Apple earns more profit by selling iPods directly to consumers because it doesn’t have to share profits with a retail middleman. And the iPod draws people into Apple stores, where they can browse other Apple goodies, Munster says.

Apple’s Cotton declined to comment on how Apple allocates inventory with retailers.

Sales of the iPod at U. S. retailers declined from the second to the third week of November, according to NPD Group Inc., which tracks sales. Stephen Baker, an NPD analyst, says the surprising decline very likely results from spotty supplies, not weak demand.

In many cases some of the early demand is fueled by speculative buyers, who go to whatever lengths they must to buy hot items on their release date in hopes of reselling them on eBay Inc. ’s auction site at a big markup.

At an investor conference last week, Meg Whitman, eBay’s chief executive, told an audience that users of the site have sold about 40, 000 Xbox 360 s — or about 10 percent of the 400, 000 consoles that estimates say Microsoft has shipped to U. S. retailers.

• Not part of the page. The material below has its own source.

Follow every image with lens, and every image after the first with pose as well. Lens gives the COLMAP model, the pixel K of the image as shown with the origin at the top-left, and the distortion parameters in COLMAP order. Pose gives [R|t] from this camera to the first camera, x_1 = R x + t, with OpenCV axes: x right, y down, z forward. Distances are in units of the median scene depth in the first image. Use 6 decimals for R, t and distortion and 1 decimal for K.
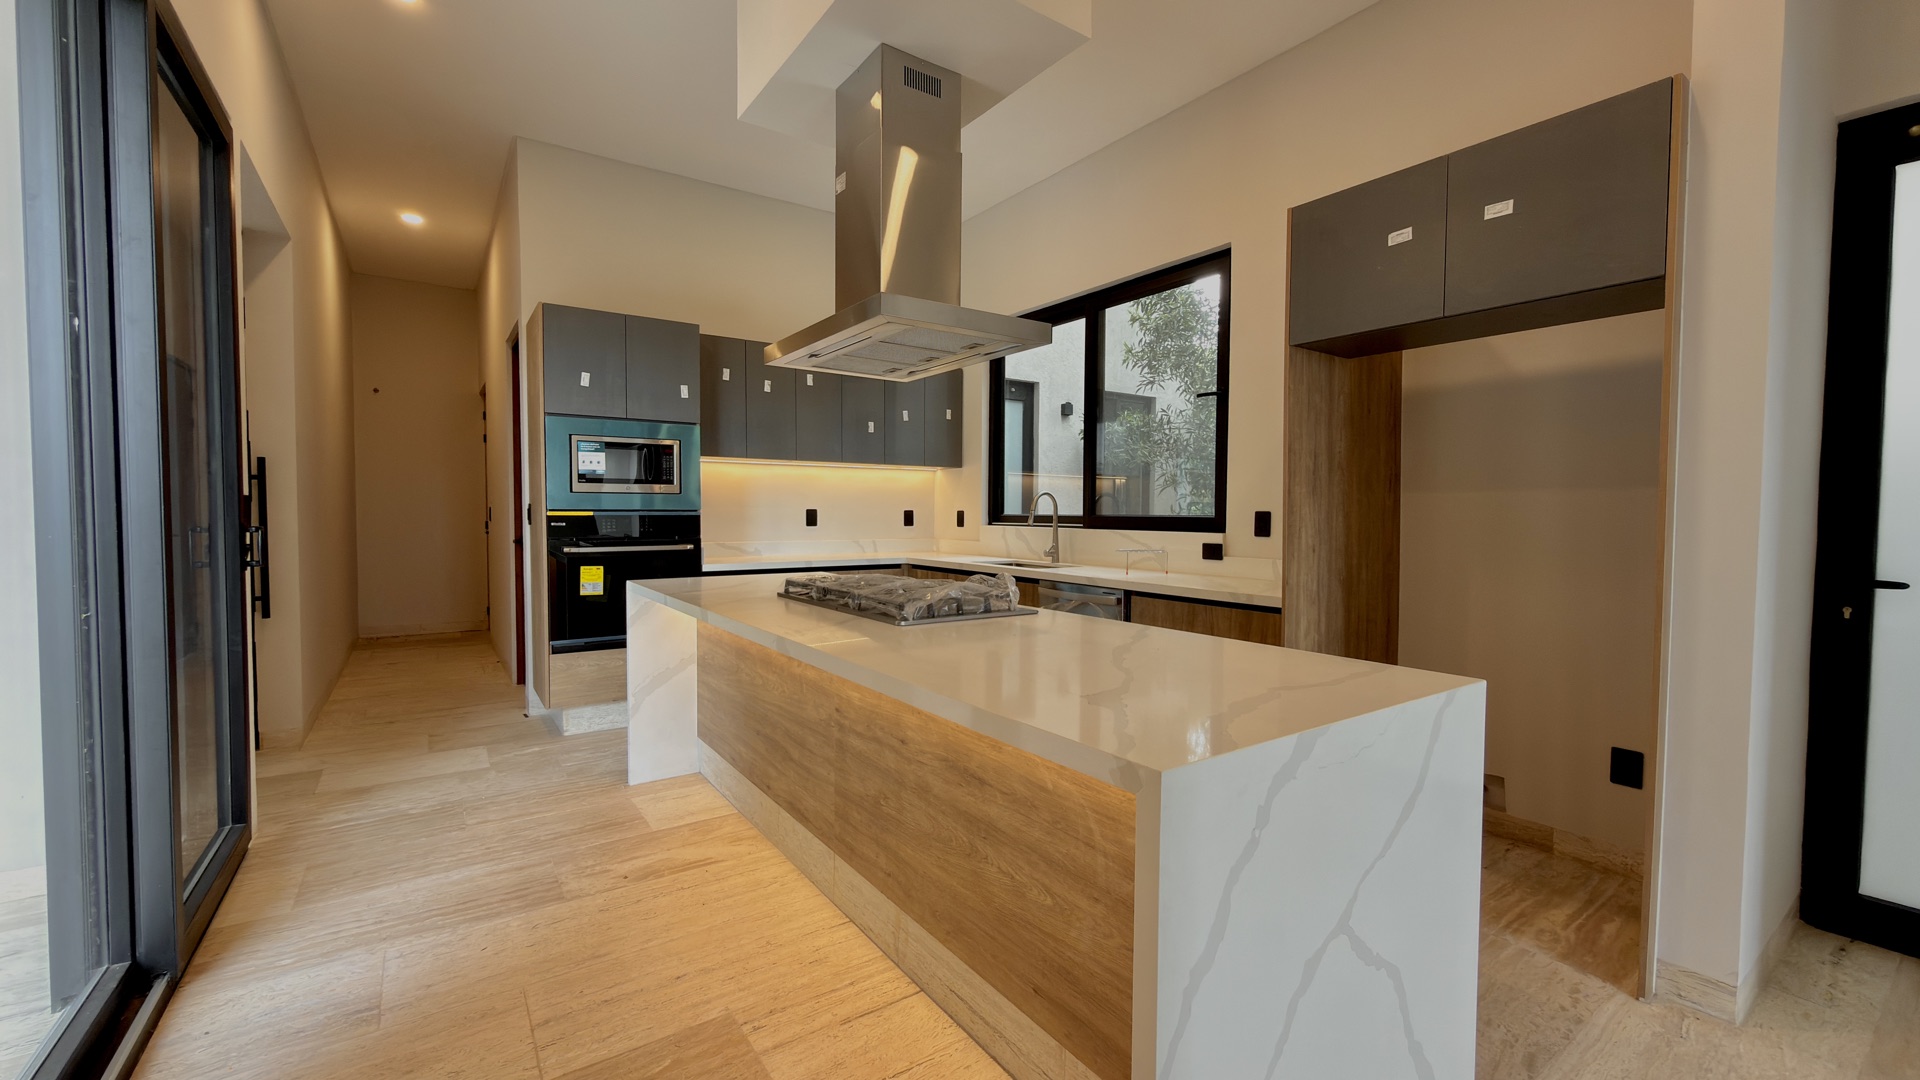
lens RADIAL K [[764.6, 0, 960.0], [0, 764.6, 540.0], [0, 0, 1]] dist [0.000532, 0.000252]
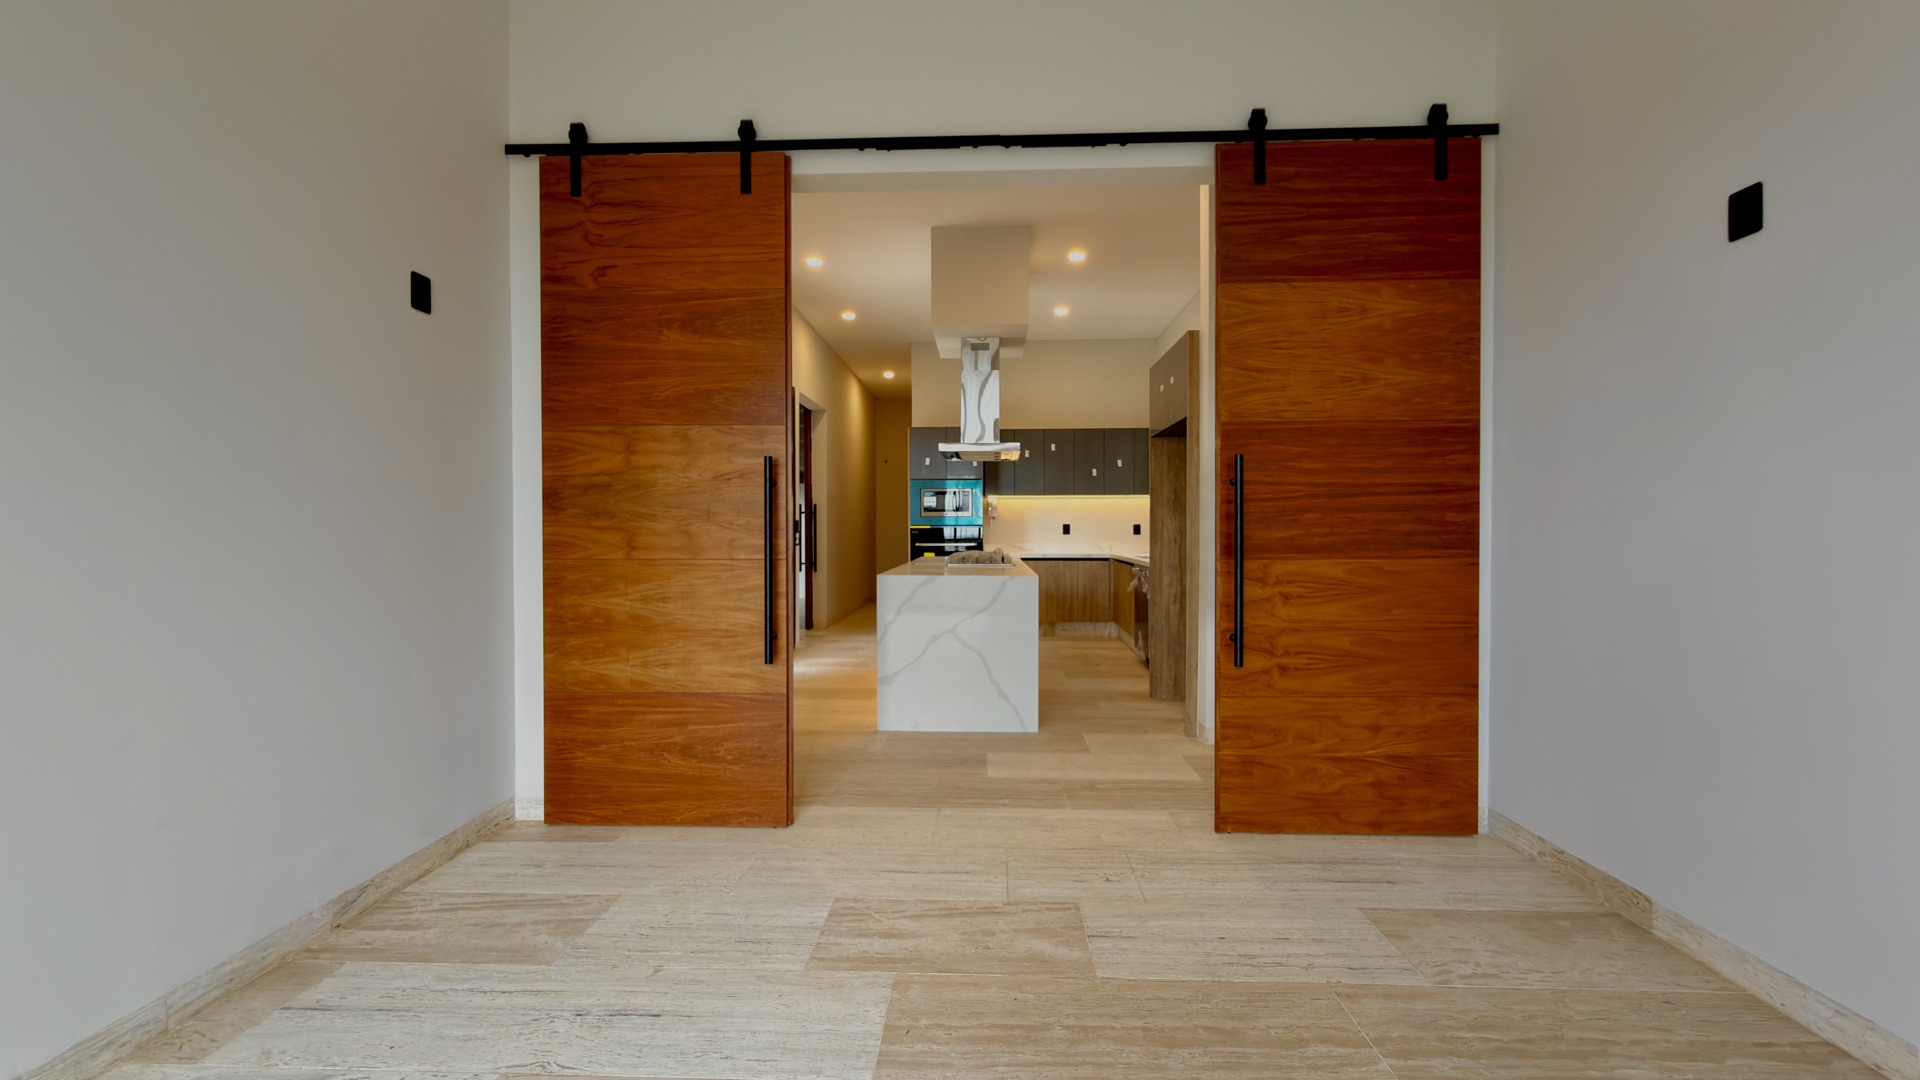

The consoles are selling on eBay for hundreds of dollars more than the $ 299 to $ 399 that the system sells for in two basic configurations.

Shortages make some consumers only more determined to get their hands on some products, in particular the iPod, perhaps the closest thing to a fashion icon in the electronics industry. Because Apple has been introducing fresh models several times a year and phasing out old ones, scarcity now commonly occurs.

“What Apple does is create scarcity by upgrading [the iPod ],” says Seth Godin, an entrepreneur and author of several best-selling marketing books. “That’s a timehonored tradition.”

As for Connolly, the frustrated Xbox 360 shopper, her brother pedaled his bike at 3 a. m. to a local Circuit City two days before Thanksgiving and got one of the Microsoft consoles.

She says her brother called her after nabbing the machine and said, “This is Santa. I got it.”